### LIST OF TASKS:
(1) From the text on living with COVID-19, copy word for word the part that begins at the words "COVID-19 is different, of" and stops after "on that condition.".
(2) According to the text on living with COVID-19, what name has been given to the longer-lasting health effects of the illness?

EXCERPT TO READ: Begin

Updated: Nov 14, 2020
With an effective and long-lasting vaccine still not guaranteed, as least for the foreseeable future, it seems as though COVID-19 is here to stay.
It’s no surprise, really. We have no real vaccines against other coronaviruses, like the common cold. Instead, we just accept that we’ll get a sniffle and cough most years, sometimes several times. It’s a nuisance – they always seem to hit when we start a holiday or Christmas break - but they’re usually gone within a few days.
COVID-19 is different, of course. Not only can it floor you for a week or more, like seasonal flu, but it can be serious, even fatal. And it’s a bit unpredictable. It’s rare for young and fit people to have serious complications – but not totally unheard of. Plus, we are only starting to understand that it can have longer-lasting health effects, dubbed ‘long COVID’ which can hit you even after a mild attack. More time and yet more medical studies will give us more info on that condition.
So, sadly, it looks as though we have to live with this. And do our best to get back to some sort of normality whilst protecting ourselves and each other. But how?

EXCERPT TO READ: End
ENTRIES SHOWN: Begin

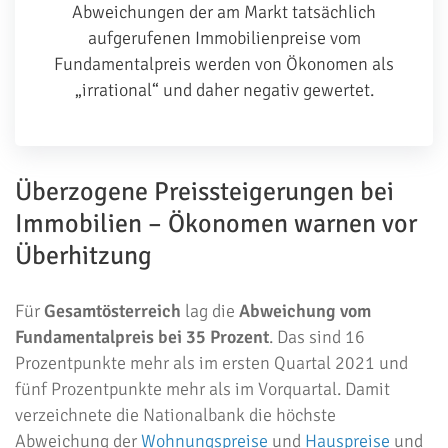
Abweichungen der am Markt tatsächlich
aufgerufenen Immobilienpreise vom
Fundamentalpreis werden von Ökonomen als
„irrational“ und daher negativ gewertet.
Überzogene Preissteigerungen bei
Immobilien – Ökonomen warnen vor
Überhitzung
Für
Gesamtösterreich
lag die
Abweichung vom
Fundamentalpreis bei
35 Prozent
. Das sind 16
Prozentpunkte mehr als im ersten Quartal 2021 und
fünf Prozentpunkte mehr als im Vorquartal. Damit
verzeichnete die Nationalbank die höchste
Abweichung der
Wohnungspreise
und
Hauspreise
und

ENTRIES SHOWN: End
ENTRIES SHOWN: Begin

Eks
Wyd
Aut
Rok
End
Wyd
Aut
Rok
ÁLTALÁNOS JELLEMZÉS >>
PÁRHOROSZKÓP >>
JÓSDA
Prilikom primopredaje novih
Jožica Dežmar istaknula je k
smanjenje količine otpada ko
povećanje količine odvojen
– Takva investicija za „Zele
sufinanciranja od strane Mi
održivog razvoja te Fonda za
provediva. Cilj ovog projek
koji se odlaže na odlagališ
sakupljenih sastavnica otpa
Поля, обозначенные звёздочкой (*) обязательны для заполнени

ENTRIES SHOWN: End
ENTRIES SHOWN: Begin

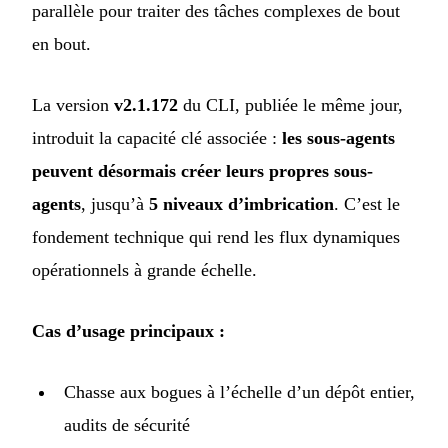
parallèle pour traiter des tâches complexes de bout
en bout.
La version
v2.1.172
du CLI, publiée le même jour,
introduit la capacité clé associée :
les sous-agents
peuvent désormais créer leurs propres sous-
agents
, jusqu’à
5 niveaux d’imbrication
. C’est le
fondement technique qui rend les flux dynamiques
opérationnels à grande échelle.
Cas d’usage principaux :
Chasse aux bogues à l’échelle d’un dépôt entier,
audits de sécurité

ENTRIES SHOWN: End

### ANSWERS FOR EACH ITEM:
(1)
COVID-19 is different, of course. Not only can it floor you for a week or more, like seasonal flu, but it can be serious, even fatal. And it’s a bit unpredictable. It’s rare for young and fit people to have serious complications – but not totally unheard of. Plus, we are only starting to understand that it can have longer-lasting health effects, dubbed ‘long COVID’ which can hit you even after a mild attack. More time and yet more medical studies will give us more info on that condition.

(2) Long COVID